The have their own olive oil.


This 90 point Chianti Rufina is readily available in the Florence area. “The 2007 Chianti Rufina Riserva shows the open, opulent personality that makes this vintage so alluring. Ripe, silky tannins frame a core of red fruits, flowers and spices, all of which come together with unsual grace. Though medium in body, there is wonderful generosity to the fruit, not to mention fabulous overall balance. Anticipated maturity: 2010-2015.”


This is a tartar of beef with parmesan.


And on a more modern note, a tartar of tuna with avocado and tomato.


And one of white fish (perhaps even yellowtail) with citrus and a light frise-type salad. Certainly showing those Matsuhisa type influences.


The Nove IX take on the mixed salad.


Risotto with spigola (sea bass), lemon, and Florentine zucchine.


Spaghettini with pesto of zucchini flowers.


Paccheri (wide pasta) with tomatos, mozzarella and fried eggplant.

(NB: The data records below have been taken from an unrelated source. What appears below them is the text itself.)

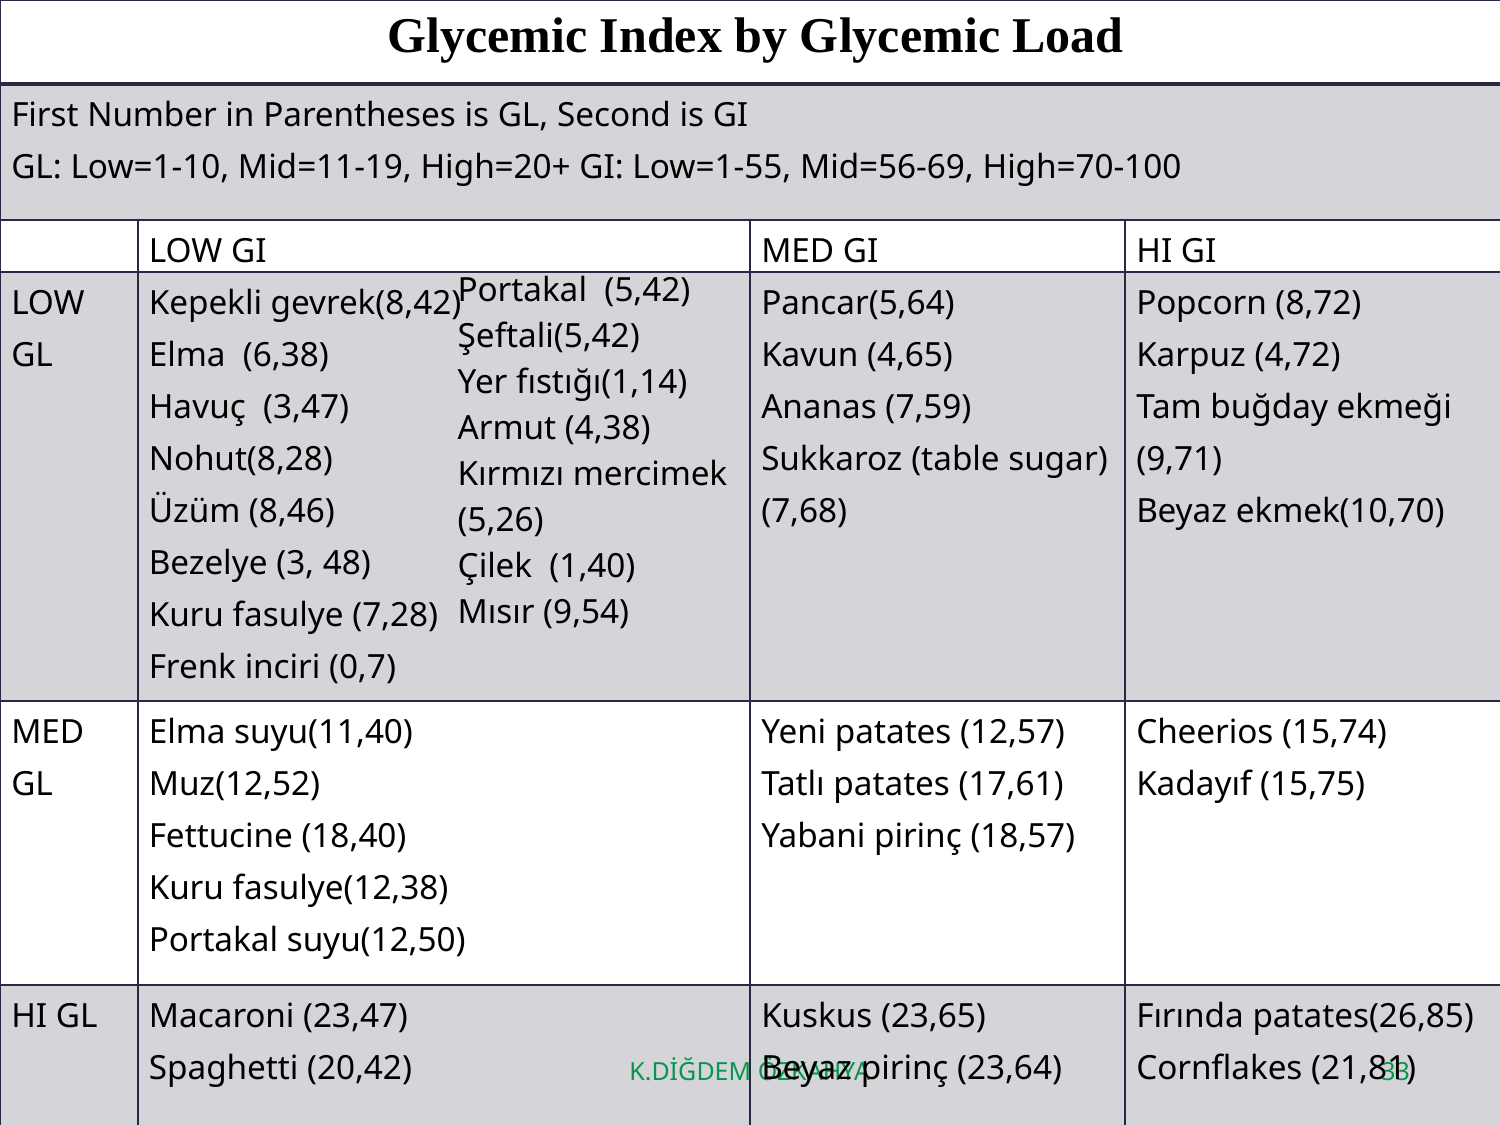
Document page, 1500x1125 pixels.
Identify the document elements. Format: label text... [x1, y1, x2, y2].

table_cell HI GL [1, 986, 137, 1125]
table_cell Cheerios (15,74) Kadayıf (15,75) [1126, 702, 1500, 984]
table_cell Fırında patates(26,85) Cornflakes (21,81) [1126, 986, 1500, 1125]
table_cell First Number in Parentheses is GL, Second is GI GL: Low=1-10, Mid=11-19, High=20+ GI: Low=1-55, Mid=56-69, High=70-100 [1, 86, 1500, 219]
table_cell Popcorn (8,72) Karpuz (4,72) Tam buğday ekmeği (9,71) Beyaz ekmek(10,70) [1126, 273, 1500, 700]
table_cell MED GI [751, 221, 1124, 271]
table_cell Kepekli gevrek(8,42) Elma (6,38) Havuç (3,47) Nohut(8,28) Üzüm (8,46) Bezelye (3, 48) Kuru fasulye (7,28) Frenk inciri (0,7) [139, 273, 749, 700]
table_cell Pancar(5,64) Kavun (4,65) Ananas (7,59) Sukkaroz (table sugar) (7,68) [751, 273, 1124, 700]
table_cell HI GI [1126, 221, 1500, 271]
table_cell Yeni patates (12,57) Tatlı patates (17,61) Yabani pirinç (18,57) [751, 702, 1124, 984]
table_header Glycemic Index by Glycemic Load [1, 1, 1500, 82]
table_cell LOW GL [1, 273, 137, 700]
table_cell Kuskus (23,65) Beyaz pirinç (23,64) [751, 986, 1124, 1125]
table_cell Elma suyu(11,40) Muz(12,52) Fettucine (18,40) Kuru fasulye(12,38) Portakal suyu(12,50) [139, 702, 749, 984]
table_cell [1, 221, 137, 271]
table_cell LOW GI [139, 221, 749, 271]
table_cell Macaroni (23,47) Spaghetti (20,42) [139, 986, 749, 1125]
table_cell MED GL [1, 702, 137, 984]
text_box Portakal (5,42) Şeftali(5,42) Yer fıstığı(1,14) Armut (4,38) Kırmızı mercimek (5,26) Çilek (1,40) Mısır (9,54) [442, 255, 869, 678]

Shellfish ravioli in creme of zucchine sauce.


Trofie alla genovese. Traditional twisted little pasta with pesto (basil, olive oil, garlic, parmesan, and pine-nuts) as well as a bit of sliced potato and green beans. This was the best pesto I had until we got to Liguria (where pesto comes from).


Chopped chicken with green beans and balsamic sauce. Not so far off from a chinese dish!

Nothing at all wrong with Nove IX. The food was great, and it was a welcome change to see a little bit more updated menu without compromising at all on quality.